Les troupes françaises tentent plusieurs assauts violents contre la ville. Mais les défenses ottomanes, renforcées par les Britanniques, tiennent bon. Chaque brèche ouverte dans les murs est immédiatement réparée, et chaque attaque est repoussée avec des pertes importantes pour les assaillants. Djezzar Pacha, bien retranché, mène une défense implacable, tandis que les renforts ottomans et britanniques arrivent régulièrement.
Bonaparte tente de saper le moral des défenseurs par des bombardements incessants et en exploitant des rumeurs sur sa puissance. Mais les habitants et les soldats ottomans restent fidèles à Djezzar Pacha, galvanisés par la perspective de défendre l’Empire contre l’envahisseur.

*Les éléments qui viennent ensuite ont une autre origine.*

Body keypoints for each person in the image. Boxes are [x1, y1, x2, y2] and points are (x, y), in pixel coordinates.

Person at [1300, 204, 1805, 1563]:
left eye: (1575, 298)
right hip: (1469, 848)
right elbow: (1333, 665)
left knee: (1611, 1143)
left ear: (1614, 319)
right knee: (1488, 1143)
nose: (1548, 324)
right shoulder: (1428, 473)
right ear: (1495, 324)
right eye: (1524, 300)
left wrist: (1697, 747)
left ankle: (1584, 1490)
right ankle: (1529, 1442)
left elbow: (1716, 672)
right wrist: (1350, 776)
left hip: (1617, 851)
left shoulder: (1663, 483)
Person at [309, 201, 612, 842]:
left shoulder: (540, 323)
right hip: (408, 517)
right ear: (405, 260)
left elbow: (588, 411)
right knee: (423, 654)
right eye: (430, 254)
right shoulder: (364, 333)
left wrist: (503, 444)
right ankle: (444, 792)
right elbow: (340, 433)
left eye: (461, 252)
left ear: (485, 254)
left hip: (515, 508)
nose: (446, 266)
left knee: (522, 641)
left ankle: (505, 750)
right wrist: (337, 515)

Alors que le siège s’éternise, l’armée française souffre de conditions de plus en plus difficiles. Le manque de ravitaillement, la chaleur, le manque d’eau potable et surtout une épidémie de peste ravagent les rangs français. Napoléon tente de maintenir le moral de ses hommes, mais les désertions et les pertes s’accumulent.
Le 1er mai 1799, un nouvel assaut français échoue encore une fois, et les Ottomans, avec le soutien des Britanniques, lancent une contre-attaque qui met en péril le camp français. Les renforts ottomans arrivent depuis Damas, et Bonaparte comprend que la situation est devenue intenable.

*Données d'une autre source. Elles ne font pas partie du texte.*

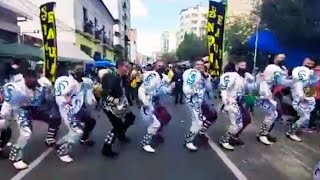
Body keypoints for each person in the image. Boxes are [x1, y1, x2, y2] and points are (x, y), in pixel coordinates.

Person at [1, 70, 39, 169]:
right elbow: (7, 105)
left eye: (35, 79)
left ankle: (15, 157)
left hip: (21, 111)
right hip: (8, 110)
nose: (33, 81)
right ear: (25, 78)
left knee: (26, 133)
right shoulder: (17, 88)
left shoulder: (35, 86)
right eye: (31, 79)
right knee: (5, 128)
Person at [100, 60, 135, 157]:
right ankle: (106, 148)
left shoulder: (121, 77)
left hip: (121, 104)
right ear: (120, 66)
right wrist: (113, 100)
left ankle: (121, 134)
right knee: (117, 127)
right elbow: (103, 93)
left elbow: (123, 90)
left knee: (130, 118)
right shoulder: (112, 77)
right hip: (109, 106)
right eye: (126, 67)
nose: (128, 69)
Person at [219, 57, 255, 150]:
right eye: (241, 65)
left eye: (244, 65)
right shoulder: (231, 75)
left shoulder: (241, 77)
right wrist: (225, 100)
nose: (244, 67)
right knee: (236, 125)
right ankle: (225, 140)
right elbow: (224, 88)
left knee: (242, 122)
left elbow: (250, 87)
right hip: (231, 103)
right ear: (235, 66)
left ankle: (230, 137)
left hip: (237, 103)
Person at [139, 60, 173, 153]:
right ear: (155, 66)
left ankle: (156, 132)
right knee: (156, 124)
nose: (160, 67)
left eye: (162, 66)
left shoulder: (165, 78)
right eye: (158, 66)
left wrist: (171, 88)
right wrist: (145, 101)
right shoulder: (152, 75)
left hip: (158, 105)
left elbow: (165, 91)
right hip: (149, 105)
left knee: (166, 117)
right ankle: (145, 143)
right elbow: (141, 89)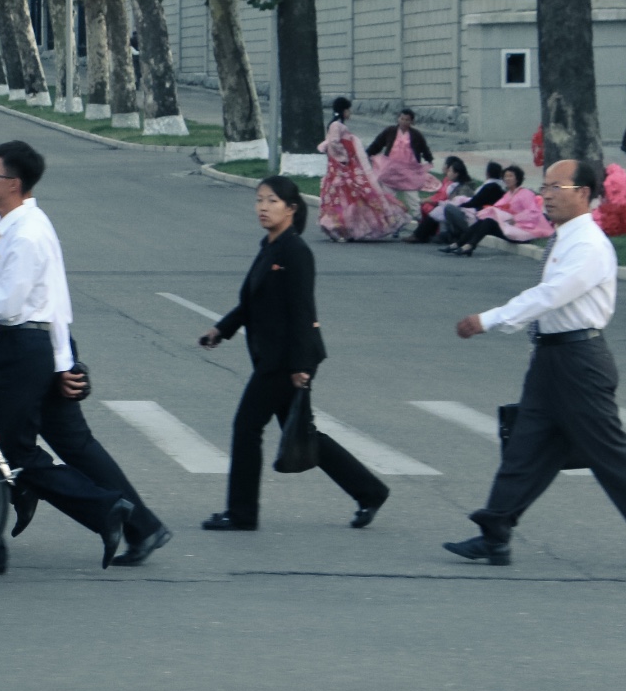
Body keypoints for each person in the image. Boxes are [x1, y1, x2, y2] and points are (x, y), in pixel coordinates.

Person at [444, 159, 626, 570]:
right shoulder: (565, 237)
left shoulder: (590, 245)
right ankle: (495, 533)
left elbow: (551, 295)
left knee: (610, 454)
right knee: (526, 446)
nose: (545, 194)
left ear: (582, 193)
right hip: (553, 357)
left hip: (580, 363)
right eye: (544, 187)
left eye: (555, 187)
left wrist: (488, 319)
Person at [0, 141, 137, 572]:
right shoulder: (12, 225)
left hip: (20, 347)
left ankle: (97, 508)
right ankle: (89, 510)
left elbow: (12, 304)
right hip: (18, 346)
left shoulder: (27, 233)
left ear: (13, 184)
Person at [199, 176, 390, 531]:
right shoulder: (270, 247)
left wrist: (301, 366)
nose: (263, 208)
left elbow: (304, 311)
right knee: (302, 432)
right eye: (259, 200)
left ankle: (242, 514)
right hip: (275, 357)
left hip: (286, 361)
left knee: (246, 427)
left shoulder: (295, 252)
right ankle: (370, 491)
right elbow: (251, 304)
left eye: (272, 201)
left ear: (292, 208)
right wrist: (220, 329)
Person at [318, 97, 410, 241]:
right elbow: (334, 143)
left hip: (340, 169)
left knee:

La retraite et les conséquences
Le 20 mai 1799, après 62 jours de siège infructueux, Napoléon abandonne la prise d’Akko et ordonne la retraite vers l’Égypte. Cette décision marque un échec cinglant pour lui, car la ville aurait été une clé stratégique pour dominer le Levant.
La retraite est éprouvante : les troupes françaises harassées doivent parcourir des centaines de kilomètres à travers le désert, traquées par les forces ottomanes et affaiblies par la maladie. Napoléon fait preuve de fermeté en ordonnant de laisser derrière les blessés gravement atteints, ce qui suscite des controverses.

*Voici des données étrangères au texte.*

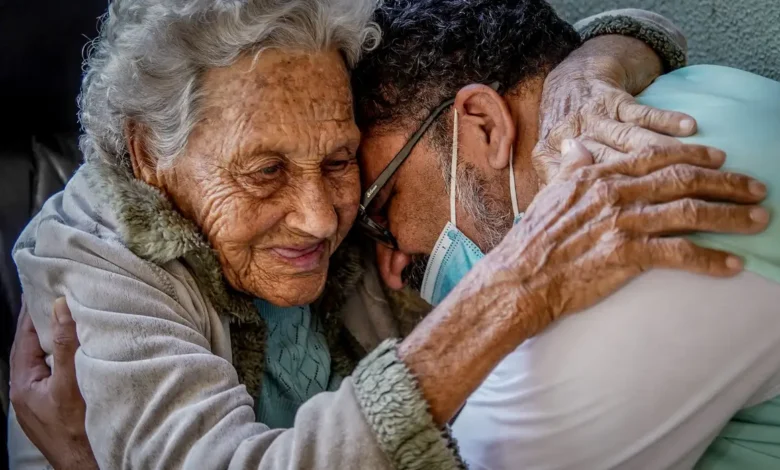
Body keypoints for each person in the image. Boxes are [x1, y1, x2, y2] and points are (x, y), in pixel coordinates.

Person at [6, 1, 768, 470]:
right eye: (265, 172)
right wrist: (513, 291)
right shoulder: (96, 265)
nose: (321, 217)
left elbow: (499, 70)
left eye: (342, 163)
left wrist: (599, 57)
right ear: (148, 154)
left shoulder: (346, 192)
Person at [347, 0, 780, 468]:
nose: (391, 269)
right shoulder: (702, 90)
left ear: (485, 125)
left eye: (385, 205)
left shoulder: (632, 239)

À son retour en Égypte, il tente de masquer sa défaite en proclamant une victoire stratégique et en minimisant l’échec du siège d’Akko. Cependant, cet épisode marque un tournant dans la campagne d’Égypte : Napoléon comprend qu’il ne pourra pas établir un empire en Orient et commence à préparer son retour en France.
Une défaite aux lourdes conséquences
Le siège d’Akko est l’un des premiers revers majeurs de Napoléon Bonaparte. Il démontre les limites de sa stratégie en dehors de l’Europe et souligne l’importance du contrôle naval, un domaine où les Britanniques dominent largement. Cet échec met un terme à ses ambitions orientales et accélère la fin de la campagne d’Égypte.
Djezzar Pacha, auréolé de gloire, devient un symbole de la résistance ottomane contre l’expansion française. Sidney Smith, quant à lui, renforce sa réputation en tant qu’adversaire clé de Napoléon.
Pour Napoléon, bien que cette défaite ne ternisse pas immédiatement son ascension politique en France, elle marque une leçon amère : il ne pourra jamais véritablement régner sur l’Orient. Cette expérience influencera ses futures campagnes militaires et sa vision de la guerre à grande échelle. Ainsi, le siège d’Akko en 1799 demeure une bataille emblématique des limites de l’expansion napoléonienne et du rôle crucial de la logistique, des alliances et du soutien naval dans la réussite des conquêtes.